*** EXERCISE DATA Section Begins ***
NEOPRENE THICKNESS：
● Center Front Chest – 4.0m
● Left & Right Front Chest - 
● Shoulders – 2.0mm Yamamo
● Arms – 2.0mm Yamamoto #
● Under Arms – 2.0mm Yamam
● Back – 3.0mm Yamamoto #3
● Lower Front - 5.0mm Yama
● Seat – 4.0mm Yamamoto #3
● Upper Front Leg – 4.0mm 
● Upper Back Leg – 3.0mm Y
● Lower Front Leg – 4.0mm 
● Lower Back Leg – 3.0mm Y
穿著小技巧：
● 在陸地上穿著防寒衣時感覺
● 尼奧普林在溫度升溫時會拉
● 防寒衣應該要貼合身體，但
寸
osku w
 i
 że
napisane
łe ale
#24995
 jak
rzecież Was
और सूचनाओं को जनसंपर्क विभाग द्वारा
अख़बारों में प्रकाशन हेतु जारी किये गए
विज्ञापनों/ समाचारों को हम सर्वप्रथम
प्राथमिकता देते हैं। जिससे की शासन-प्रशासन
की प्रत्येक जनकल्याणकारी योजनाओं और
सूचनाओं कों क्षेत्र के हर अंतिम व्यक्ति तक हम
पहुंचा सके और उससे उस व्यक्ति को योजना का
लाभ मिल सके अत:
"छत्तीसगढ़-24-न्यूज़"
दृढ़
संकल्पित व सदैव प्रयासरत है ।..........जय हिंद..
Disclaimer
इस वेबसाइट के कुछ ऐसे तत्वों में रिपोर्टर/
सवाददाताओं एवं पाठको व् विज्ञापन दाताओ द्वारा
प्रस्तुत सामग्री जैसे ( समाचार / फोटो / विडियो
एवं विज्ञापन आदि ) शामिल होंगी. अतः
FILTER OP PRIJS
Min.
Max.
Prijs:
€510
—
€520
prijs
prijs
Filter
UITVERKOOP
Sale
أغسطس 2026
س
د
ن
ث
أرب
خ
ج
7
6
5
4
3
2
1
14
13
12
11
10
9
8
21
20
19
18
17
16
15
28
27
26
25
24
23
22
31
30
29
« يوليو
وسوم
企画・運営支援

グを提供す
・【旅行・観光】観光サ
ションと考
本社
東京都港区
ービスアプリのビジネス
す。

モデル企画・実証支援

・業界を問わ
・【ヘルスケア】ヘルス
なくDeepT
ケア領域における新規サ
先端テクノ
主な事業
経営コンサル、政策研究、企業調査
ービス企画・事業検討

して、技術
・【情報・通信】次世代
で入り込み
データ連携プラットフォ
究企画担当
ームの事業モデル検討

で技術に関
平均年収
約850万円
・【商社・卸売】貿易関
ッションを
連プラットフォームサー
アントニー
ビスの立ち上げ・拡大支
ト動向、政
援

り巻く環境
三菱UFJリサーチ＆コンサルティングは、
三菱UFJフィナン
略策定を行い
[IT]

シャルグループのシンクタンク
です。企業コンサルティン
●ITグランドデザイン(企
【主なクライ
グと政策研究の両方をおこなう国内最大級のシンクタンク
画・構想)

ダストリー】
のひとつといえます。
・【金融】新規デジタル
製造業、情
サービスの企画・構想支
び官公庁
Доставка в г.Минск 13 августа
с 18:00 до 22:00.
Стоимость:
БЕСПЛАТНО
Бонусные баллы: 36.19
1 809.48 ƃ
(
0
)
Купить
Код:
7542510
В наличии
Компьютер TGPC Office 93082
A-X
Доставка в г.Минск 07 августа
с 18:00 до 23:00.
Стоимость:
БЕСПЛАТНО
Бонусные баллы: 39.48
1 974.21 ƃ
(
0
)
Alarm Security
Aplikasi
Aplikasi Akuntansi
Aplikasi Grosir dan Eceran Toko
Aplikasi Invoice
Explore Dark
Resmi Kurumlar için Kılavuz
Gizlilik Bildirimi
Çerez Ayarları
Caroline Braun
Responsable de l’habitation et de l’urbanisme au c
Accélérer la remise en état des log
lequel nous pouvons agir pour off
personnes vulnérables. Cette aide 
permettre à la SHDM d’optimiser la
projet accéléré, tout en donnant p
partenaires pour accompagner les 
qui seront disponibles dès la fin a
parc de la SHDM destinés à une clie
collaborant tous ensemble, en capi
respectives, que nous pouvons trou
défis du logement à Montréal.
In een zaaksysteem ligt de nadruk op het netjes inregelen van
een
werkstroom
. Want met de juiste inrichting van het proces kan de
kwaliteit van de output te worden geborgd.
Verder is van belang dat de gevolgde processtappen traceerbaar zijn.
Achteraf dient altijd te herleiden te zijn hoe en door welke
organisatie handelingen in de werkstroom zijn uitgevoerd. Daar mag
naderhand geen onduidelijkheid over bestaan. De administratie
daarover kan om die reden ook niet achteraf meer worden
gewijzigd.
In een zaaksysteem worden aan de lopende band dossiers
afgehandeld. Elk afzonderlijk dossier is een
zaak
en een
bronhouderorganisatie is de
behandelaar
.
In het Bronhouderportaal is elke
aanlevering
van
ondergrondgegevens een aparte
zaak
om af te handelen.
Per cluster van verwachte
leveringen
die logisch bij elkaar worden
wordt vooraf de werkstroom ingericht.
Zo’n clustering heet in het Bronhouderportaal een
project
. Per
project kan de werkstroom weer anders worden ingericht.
*** EXERCISE DATA Section Ends ***
#### EXERCISE:
List each line above that contains the word "pour".

#### TASK RESULT:
lequel nous pouvons agir pour off
partenaires pour accompagner les 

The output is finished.